A força tem sido aplicada no desmonte, no deboche e no desprezo pelos focos de oposição, reais e imaginários, enquanto o que aponta para o futuro e é fundamental para o desenvolvimento social, como a aplicação da Política Nacional de Alfabetização, é deixado à margem. Política essa, aliás, que é lavra do atual governo, assinada em abril passado, e que se bem defendida e afinada junto à sociedade, pode ser um marco importante na educação. A soberba de subjugar os adversários, no entanto, é o que parece mover a instituição.

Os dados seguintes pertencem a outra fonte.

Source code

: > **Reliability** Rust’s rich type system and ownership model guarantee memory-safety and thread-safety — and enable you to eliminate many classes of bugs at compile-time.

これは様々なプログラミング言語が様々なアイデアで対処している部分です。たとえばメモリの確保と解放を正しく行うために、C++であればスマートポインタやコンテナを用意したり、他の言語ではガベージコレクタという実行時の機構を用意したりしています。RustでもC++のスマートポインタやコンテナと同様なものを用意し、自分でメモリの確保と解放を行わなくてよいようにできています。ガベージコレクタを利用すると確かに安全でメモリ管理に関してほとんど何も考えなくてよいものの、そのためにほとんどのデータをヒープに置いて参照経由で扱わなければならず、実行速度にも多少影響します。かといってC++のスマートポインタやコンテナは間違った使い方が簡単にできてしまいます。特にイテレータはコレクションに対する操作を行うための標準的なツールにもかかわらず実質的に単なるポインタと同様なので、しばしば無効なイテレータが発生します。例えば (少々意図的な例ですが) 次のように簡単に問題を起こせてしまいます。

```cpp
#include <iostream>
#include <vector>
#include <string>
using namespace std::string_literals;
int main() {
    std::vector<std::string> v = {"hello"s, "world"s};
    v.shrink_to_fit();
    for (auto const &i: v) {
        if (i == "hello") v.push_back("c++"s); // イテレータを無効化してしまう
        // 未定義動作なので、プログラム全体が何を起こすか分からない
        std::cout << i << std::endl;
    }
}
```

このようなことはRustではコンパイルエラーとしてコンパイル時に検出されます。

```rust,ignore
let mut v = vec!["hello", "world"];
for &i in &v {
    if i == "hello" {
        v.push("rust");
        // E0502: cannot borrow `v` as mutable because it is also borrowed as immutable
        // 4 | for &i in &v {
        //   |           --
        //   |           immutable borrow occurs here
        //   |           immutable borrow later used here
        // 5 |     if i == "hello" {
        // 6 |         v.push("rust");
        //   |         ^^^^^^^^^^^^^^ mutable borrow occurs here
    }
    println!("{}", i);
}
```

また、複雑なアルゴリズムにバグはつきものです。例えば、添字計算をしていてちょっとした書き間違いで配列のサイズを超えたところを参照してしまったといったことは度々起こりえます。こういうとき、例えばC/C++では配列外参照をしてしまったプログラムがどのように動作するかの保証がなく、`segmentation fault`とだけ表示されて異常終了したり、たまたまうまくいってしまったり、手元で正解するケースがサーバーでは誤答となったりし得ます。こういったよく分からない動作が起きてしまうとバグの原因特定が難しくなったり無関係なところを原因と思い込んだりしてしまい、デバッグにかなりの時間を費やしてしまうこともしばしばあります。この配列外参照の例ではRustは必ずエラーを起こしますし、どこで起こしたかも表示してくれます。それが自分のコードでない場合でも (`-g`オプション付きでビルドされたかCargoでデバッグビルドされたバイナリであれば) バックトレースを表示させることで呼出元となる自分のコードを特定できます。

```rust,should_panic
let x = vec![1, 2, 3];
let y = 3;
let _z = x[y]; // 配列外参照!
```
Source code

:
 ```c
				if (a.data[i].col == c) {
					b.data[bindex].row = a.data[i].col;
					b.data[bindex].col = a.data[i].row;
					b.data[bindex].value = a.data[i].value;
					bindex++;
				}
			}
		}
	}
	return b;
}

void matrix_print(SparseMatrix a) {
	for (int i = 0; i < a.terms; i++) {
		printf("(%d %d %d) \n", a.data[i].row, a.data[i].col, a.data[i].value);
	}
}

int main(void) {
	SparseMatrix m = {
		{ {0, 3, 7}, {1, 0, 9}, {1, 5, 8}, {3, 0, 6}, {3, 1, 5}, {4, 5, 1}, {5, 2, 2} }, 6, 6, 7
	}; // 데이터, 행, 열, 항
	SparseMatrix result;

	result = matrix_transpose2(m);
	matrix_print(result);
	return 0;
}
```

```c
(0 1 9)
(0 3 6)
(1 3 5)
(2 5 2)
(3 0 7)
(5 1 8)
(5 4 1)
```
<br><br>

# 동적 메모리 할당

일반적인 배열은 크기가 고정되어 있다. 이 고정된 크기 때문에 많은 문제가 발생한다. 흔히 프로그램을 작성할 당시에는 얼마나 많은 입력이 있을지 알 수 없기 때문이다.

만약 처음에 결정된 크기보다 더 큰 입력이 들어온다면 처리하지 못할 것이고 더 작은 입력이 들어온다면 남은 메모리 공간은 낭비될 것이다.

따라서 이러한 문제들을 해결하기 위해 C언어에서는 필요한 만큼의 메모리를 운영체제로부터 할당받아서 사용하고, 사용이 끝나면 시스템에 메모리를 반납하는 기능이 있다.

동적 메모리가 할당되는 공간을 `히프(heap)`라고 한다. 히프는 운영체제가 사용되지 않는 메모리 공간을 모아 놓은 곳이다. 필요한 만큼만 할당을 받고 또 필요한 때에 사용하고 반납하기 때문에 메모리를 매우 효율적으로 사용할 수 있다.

A tal húbris, coisa dos gregos, a que os romanos chamavam petulantia, com raras exceções não leva ao erro trágico. Dos poucos excessos aqui listados, por exemplo, podem sair aumento de mortes nas estradas, adiamento do processo de universalização do saneamento básico assim como da alfabetização, alicerces de futuros promissores.
Inebriado de muitas vontades e pouco tutano nas ideias, o presidente proclama um futuro tão forte na realização atabalhoada quanto arriscado nas consequências. Podia ouvir Clitemnestra, rainha de Agamemnon, tragédia de Ésquilo, quando recomendou que ‘dominem os conquistadores a soberba/ e não se deixem arrastar pela cobiça/ a temerárias, a sacrílegas pilhagens!/ A luta não termina com a vitória; falta/ a volta, que é metade de um longo caminho’. Como estaremos ao final deste, dirigidos por uma gente tão sem comedimento?